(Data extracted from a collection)
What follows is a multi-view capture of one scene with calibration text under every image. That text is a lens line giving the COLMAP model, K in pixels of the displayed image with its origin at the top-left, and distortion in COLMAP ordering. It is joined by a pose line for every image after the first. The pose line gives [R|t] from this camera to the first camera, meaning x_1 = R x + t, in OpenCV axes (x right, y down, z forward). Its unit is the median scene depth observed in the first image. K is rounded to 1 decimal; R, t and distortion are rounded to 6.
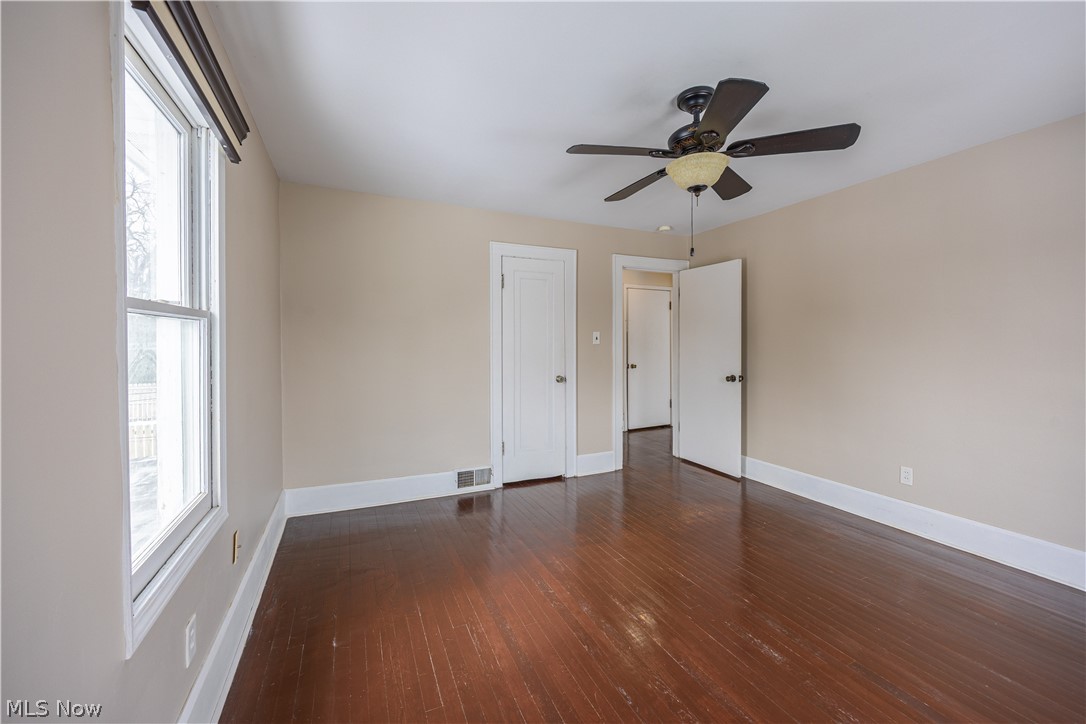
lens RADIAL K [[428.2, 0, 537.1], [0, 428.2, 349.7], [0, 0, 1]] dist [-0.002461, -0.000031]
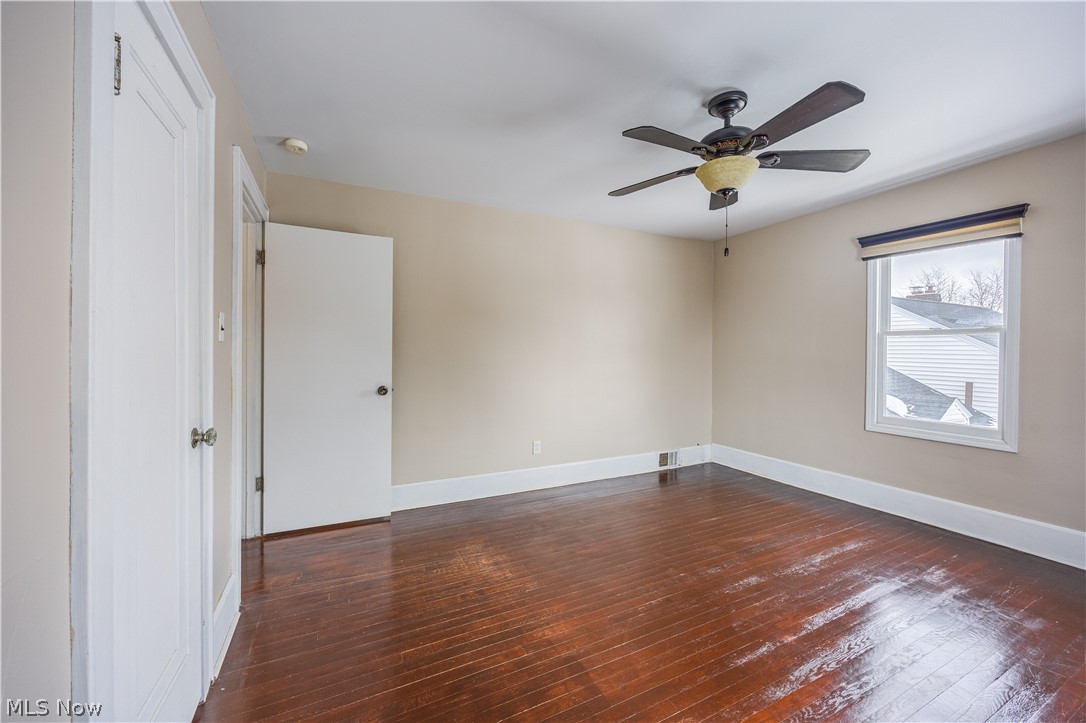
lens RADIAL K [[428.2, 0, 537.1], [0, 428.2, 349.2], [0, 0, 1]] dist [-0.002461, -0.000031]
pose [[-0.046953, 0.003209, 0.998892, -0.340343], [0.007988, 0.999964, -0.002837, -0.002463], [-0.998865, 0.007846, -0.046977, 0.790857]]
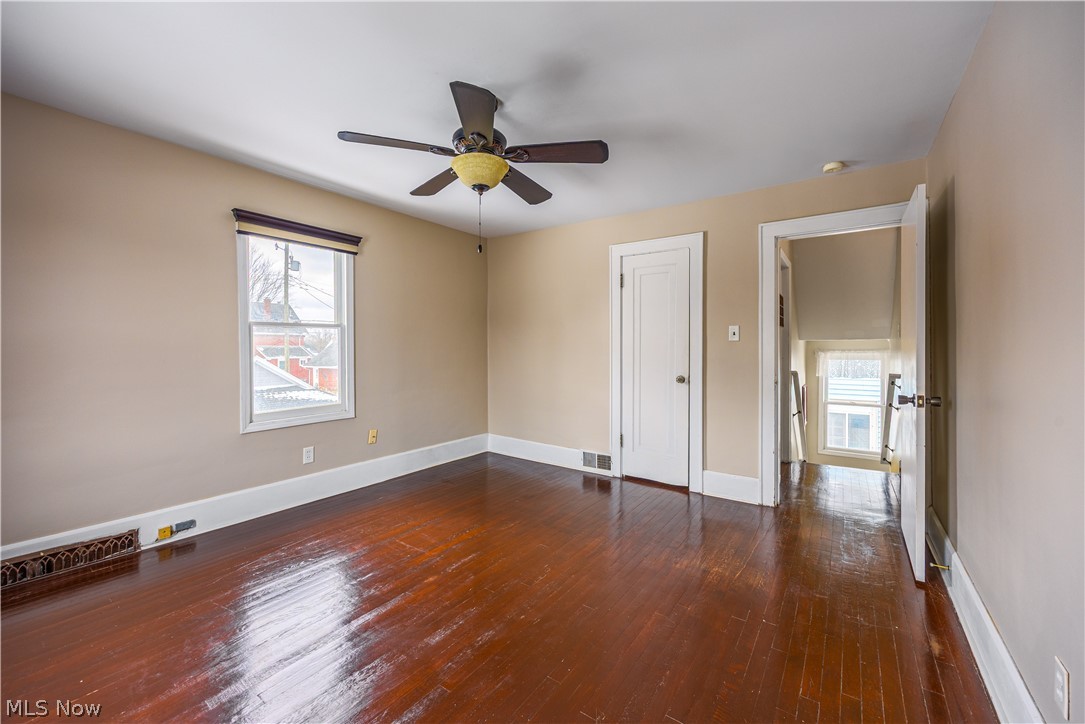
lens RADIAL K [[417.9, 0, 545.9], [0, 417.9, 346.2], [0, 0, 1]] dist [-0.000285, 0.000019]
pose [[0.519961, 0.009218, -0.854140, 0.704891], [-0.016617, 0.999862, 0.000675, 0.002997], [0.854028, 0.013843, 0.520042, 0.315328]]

# [Work order]
Please transcribe every line of text in the entries above character for character, leaving the pictures out of your answer.

# [Solution to this exercise]
What follows is a multi-view capture of one scene with calibration text under every image. That text is a lens line giving the COLMAP model, K in pixels of the displayed image with its origin at the top-left, and distortion in COLMAP ordering. It is joined by a pose line for every image after the first. The pose line gives [R|t] from this camera to the first camera, meaning x_1 = R x + t, in OpenCV axes (x right, y down, z forward). Its unit is the median scene depth observed in the first image. K is rounded to 1 decimal; R, t and distortion are rounded to 6.
lens RADIAL K [[428.2, 0, 537.1], [0, 428.2, 349.7], [0, 0, 1]] dist [-0.002461, -0.000031]
lens RADIAL K [[428.2, 0, 537.1], [0, 428.2, 349.2], [0, 0, 1]] dist [-0.002461, -0.000031]
pose [[-0.046953, 0.003209, 0.998892, -0.340343], [0.007988, 0.999964, -0.002837, -0.002463], [-0.998865, 0.007846, -0.046977, 0.790857]]
lens RADIAL K [[417.9, 0, 545.9], [0, 417.9, 346.2], [0, 0, 1]] dist [-0.000285, 0.000019]
pose [[0.519961, 0.009218, -0.854140, 0.704891], [-0.016617, 0.999862, 0.000675, 0.002997], [0.854028, 0.013843, 0.520042, 0.315328]]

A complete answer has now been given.